§ What is asked:
Please rewrite the rows below, changing every "Example" to "Entry" and leaving everything else as it is.

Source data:
┌──

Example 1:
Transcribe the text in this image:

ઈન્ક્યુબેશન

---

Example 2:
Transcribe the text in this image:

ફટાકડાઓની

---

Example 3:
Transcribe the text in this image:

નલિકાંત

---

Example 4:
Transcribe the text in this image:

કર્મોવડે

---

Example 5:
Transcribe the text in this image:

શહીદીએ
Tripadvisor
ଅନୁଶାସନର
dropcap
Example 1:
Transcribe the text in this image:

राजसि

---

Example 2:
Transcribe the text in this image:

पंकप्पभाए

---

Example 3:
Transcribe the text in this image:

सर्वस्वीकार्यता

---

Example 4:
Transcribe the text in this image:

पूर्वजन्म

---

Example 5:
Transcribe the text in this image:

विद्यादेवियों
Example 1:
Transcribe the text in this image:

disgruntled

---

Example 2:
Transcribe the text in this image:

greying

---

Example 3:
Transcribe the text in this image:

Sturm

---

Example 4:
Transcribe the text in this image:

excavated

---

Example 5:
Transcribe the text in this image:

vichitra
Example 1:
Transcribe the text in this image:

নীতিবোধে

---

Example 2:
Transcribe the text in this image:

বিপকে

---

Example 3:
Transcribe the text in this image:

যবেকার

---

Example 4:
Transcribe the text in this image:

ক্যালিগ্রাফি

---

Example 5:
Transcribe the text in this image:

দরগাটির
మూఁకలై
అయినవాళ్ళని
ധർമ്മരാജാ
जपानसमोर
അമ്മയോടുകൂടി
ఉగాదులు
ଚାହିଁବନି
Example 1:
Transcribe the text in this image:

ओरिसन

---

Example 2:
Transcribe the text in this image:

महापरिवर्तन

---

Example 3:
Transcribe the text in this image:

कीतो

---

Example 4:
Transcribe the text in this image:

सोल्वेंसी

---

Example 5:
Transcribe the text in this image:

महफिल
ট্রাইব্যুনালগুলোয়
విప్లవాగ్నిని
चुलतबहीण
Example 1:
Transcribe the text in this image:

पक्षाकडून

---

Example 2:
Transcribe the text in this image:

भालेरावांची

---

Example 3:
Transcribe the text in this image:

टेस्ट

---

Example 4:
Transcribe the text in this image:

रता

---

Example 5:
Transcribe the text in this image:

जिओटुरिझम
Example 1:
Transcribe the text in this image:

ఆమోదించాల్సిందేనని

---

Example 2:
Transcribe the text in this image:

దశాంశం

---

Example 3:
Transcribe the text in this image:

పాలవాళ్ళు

└──

§ Solution to this task:
Entry 1:
Transcribe the text in this image:

ઈન્ક્યુબેશન

---

Entry 2:
Transcribe the text in this image:

ફટાકડાઓની

---

Entry 3:
Transcribe the text in this image:

નલિકાંત

---

Entry 4:
Transcribe the text in this image:

કર્મોવડે

---

Entry 5:
Transcribe the text in this image:

શહીદીએ
Tripadvisor
ଅନୁଶାସନର
dropcap
Entry 1:
Transcribe the text in this image:

राजसि

---

Entry 2:
Transcribe the text in this image:

पंकप्पभाए

---

Entry 3:
Transcribe the text in this image:

सर्वस्वीकार्यता

---

Entry 4:
Transcribe the text in this image:

पूर्वजन्म

---

Entry 5:
Transcribe the text in this image:

विद्यादेवियों
Entry 1:
Transcribe the text in this image:

disgruntled

---

Entry 2:
Transcribe the text in this image:

greying

---

Entry 3:
Transcribe the text in this image:

Sturm

---

Entry 4:
Transcribe the text in this image:

excavated

---

Entry 5:
Transcribe the text in this image:

vichitra
Entry 1:
Transcribe the text in this image:

নীতিবোধে

---

Entry 2:
Transcribe the text in this image:

বিপকে

---

Entry 3:
Transcribe the text in this image:

যবেকার

---

Entry 4:
Transcribe the text in this image:

ক্যালিগ্রাফি

---

Entry 5:
Transcribe the text in this image:

দরগাটির
మూఁకలై
అయినవాళ్ళని
ധർമ്മരാജാ
जपानसमोर
അമ്മയോടുകൂടി
ఉగాదులు
ଚାହିଁବନି
Entry 1:
Transcribe the text in this image:

ओरिसन

---

Entry 2:
Transcribe the text in this image:

महापरिवर्तन

---

Entry 3:
Transcribe the text in this image:

कीतो

---

Entry 4:
Transcribe the text in this image:

सोल्वेंसी

---

Entry 5:
Transcribe the text in this image:

महफिल
ট্রাইব্যুনালগুলোয়
విప్లవాగ్నిని
चुलतबहीण
Entry 1:
Transcribe the text in this image:

पक्षाकडून

---

Entry 2:
Transcribe the text in this image:

भालेरावांची

---

Entry 3:
Transcribe the text in this image:

टेस्ट

---

Entry 4:
Transcribe the text in this image:

रता

---

Entry 5:
Transcribe the text in this image:

जिओटुरिझम
Entry 1:
Transcribe the text in this image:

ఆమోదించాల్సిందేనని

---

Entry 2:
Transcribe the text in this image:

దశాంశం

---

Entry 3:
Transcribe the text in this image:

పాలవాళ్ళు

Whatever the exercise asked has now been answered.